Building Reliable Systems at Bloomberg with Sal Furino

In this episode of Alexa’s Input (AI), I sit down with Sal Furino to explore the hidden engineering work that keeps modern systems reliable.

We break down what Service Level Objectives, Indicators (SLOs/SLIs), and error budgets actually mean in practice, why reliability is as much a cultural problem as a technical one, and how teams can better measure real user experience instead of just infrastructure health.

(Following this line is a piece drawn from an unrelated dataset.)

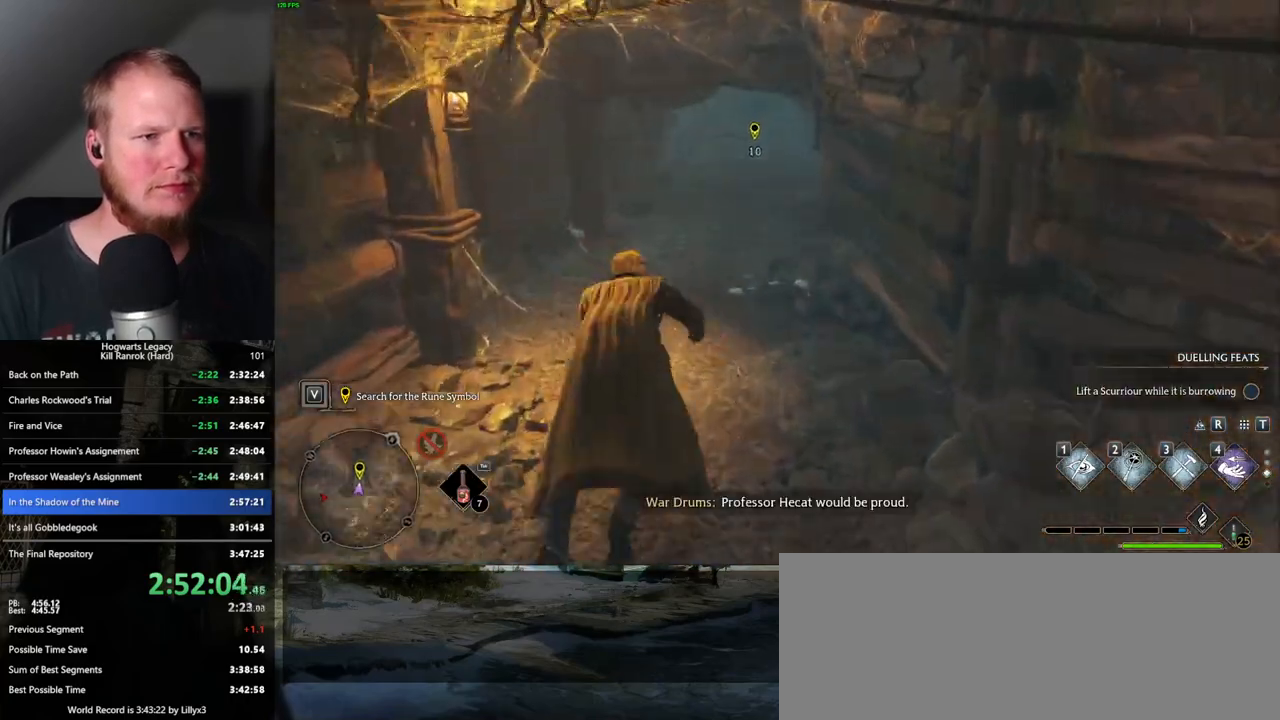
{"keys": ["space", "w"], "mouse": [], "events": []}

Sal also explains reliability engineering and the challenges of reliability at scale, like:

Why latency and correctness become harder to measure with GenAI
The difference between a bad incident and a fundamentally bad system
How observability and telemetry shape modern engineering organizations
Why most teams focus too much on infrastructure metrics and not enough on user happiness
Why “the best systems are the ones nobody notices.”

If you work in AI infrastructure, distributed systems, platform engineering, observability, or SRE, this episode is a must listen!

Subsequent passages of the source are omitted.